I bought some low dust compound. I layed it on and let it dry 24 hours. It looks like it shrinks and cracks. I push on it and I can be pushed like soft clay. 

What do I do? Just let it sit some more? Looks like this stuff won't harden.


----------



## newfie49 (Sep 20, 2010)

What's the temperature and how thick did you apply it? If area is damp or cool it will take much longer to set up and dry, also if its cracking? you may have put it on too thick.....??


----------



## joecaption (Nov 30, 2011)

The key when working with any premixed mud is thin layers.
A whole lot less sanding, and drys faster.


----------



## ToolSeeker (Sep 19, 2012)

If you are trying to fill a large area you or some pretty deep you may want to use hot mud/setting compound to fill then coat with regular mud.


----------



## DannyT (Mar 23, 2011)

if it is cracking as it dries then its way too thick


----------



## Gary in WA (Mar 11, 2009)

Chemical setting or air-drying?

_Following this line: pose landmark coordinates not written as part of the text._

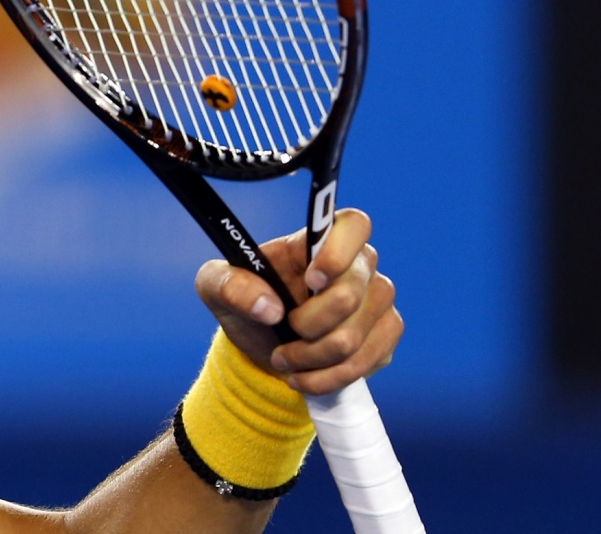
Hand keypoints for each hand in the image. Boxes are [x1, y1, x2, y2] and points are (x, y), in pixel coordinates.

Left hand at [194, 208, 402, 394]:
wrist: (263, 345)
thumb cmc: (245, 302)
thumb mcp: (216, 288)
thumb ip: (229, 285)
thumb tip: (268, 307)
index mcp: (318, 241)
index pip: (354, 224)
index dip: (340, 251)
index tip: (313, 279)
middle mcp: (359, 265)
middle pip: (352, 292)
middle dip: (309, 325)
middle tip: (283, 335)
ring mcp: (377, 300)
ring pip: (356, 335)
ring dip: (312, 357)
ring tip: (284, 359)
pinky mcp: (385, 335)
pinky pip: (366, 361)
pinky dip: (328, 377)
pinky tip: (304, 377)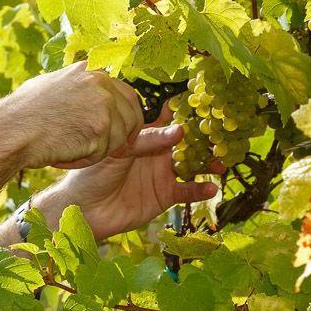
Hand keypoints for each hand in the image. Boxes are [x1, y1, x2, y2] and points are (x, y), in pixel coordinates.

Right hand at [0, 61, 143, 195]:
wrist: (9, 131)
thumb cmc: (19, 114)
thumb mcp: (48, 87)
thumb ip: (73, 87)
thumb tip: (83, 91)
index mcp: (89, 70)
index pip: (125, 93)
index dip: (125, 115)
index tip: (123, 130)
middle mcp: (99, 81)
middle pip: (131, 114)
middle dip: (125, 134)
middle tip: (111, 149)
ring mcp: (102, 103)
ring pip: (119, 136)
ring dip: (98, 149)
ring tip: (68, 149)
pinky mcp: (100, 127)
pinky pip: (103, 152)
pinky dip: (85, 159)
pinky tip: (63, 154)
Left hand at [31, 109, 222, 240]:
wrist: (83, 209)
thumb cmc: (91, 174)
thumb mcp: (118, 151)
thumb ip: (147, 140)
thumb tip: (180, 130)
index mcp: (144, 135)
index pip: (170, 118)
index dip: (188, 110)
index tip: (210, 100)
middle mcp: (158, 151)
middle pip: (189, 141)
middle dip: (207, 137)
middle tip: (226, 133)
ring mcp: (163, 173)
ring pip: (194, 164)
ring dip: (210, 162)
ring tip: (222, 162)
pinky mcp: (165, 195)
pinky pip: (188, 191)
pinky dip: (201, 189)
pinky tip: (211, 187)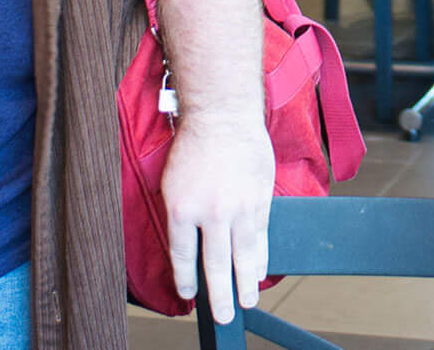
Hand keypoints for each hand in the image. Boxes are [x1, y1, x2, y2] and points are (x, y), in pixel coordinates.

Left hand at [160, 115, 273, 321]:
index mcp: (181, 209)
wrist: (223, 117)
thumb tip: (189, 250)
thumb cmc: (194, 146)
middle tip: (224, 315)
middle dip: (219, 294)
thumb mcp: (172, 183)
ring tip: (247, 302)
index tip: (189, 294)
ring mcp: (238, 207)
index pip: (182, 255)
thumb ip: (181, 216)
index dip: (186, 279)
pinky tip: (260, 271)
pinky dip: (260, 257)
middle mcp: (210, 212)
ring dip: (245, 283)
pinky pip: (260, 236)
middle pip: (214, 264)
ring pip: (242, 255)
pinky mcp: (260, 200)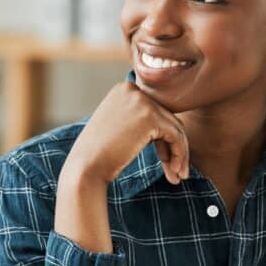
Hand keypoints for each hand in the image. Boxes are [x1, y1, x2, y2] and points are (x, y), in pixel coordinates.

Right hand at [63, 81, 189, 185]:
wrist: (85, 167)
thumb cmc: (99, 154)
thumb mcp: (117, 126)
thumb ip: (138, 119)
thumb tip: (171, 126)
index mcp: (123, 89)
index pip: (155, 111)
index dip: (162, 138)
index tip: (164, 161)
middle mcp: (132, 89)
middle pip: (167, 118)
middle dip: (173, 146)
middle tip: (176, 172)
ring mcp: (142, 101)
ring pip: (175, 127)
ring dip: (180, 153)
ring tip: (178, 176)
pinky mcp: (150, 116)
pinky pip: (176, 136)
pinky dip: (180, 155)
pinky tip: (174, 172)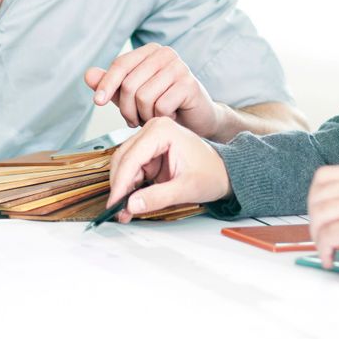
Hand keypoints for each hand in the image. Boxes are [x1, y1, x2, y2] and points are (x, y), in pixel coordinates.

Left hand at [85, 43, 220, 137]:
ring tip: (153, 117)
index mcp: (150, 51)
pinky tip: (169, 116)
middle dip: (127, 109)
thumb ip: (111, 85)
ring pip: (144, 97)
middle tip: (135, 120)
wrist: (197, 119)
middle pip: (130, 84)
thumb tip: (88, 75)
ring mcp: (180, 67)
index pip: (121, 64)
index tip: (97, 102)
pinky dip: (160, 118)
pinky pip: (160, 106)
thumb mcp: (132, 95)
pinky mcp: (190, 84)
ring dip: (144, 116)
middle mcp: (166, 54)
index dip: (106, 84)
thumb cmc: (164, 105)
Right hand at [107, 116, 231, 221]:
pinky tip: (131, 200)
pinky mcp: (149, 152)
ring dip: (123, 188)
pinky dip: (129, 186)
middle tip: (118, 209)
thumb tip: (132, 204)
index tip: (115, 203)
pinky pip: (131, 169)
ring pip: (124, 165)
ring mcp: (149, 140)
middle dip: (120, 186)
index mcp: (162, 130)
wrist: (223, 172)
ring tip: (126, 209)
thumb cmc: (211, 173)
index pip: (132, 157)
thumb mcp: (185, 189)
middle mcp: (152, 130)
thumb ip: (157, 197)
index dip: (121, 183)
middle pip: (123, 159)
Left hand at [307, 165, 338, 276]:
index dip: (314, 196)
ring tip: (326, 249)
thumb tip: (332, 202)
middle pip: (317, 197)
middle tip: (320, 234)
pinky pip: (327, 237)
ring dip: (318, 237)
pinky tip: (330, 259)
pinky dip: (324, 250)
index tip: (317, 211)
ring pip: (319, 217)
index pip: (324, 176)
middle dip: (314, 219)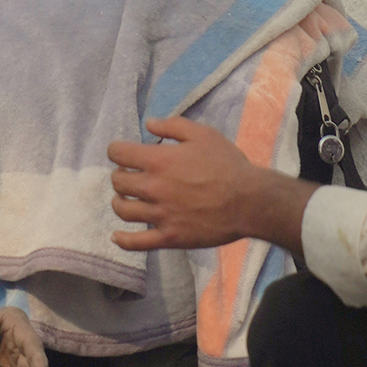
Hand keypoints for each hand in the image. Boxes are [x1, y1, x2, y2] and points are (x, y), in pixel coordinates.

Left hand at [108, 116, 256, 249]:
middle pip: (117, 182)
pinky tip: (117, 236)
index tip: (123, 153)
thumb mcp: (203, 134)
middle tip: (131, 175)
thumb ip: (173, 125)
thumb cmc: (228, 165)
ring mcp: (160, 215)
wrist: (249, 201)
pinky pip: (137, 242)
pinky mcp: (169, 237)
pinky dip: (123, 240)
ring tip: (126, 199)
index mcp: (158, 161)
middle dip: (121, 175)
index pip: (118, 154)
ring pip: (122, 210)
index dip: (117, 151)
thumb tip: (148, 123)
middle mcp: (153, 188)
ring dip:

I have a bag of 20 minute that won't set after three days... back to the store. Month ago I used a 20min. that set in 6 min. and it would not bond to the substrate, bubbled, and blister after the prime coat. Human error in mix when packaging, I figure. Wonder if it's local or all around.

Gary


----------



## newfie49 (Sep 20, 2010)

With quickset I like Ruco or ProForm over Usg brand both mix well and no problems drying, use 5 20 and 45 min, maybe the plants fault


----------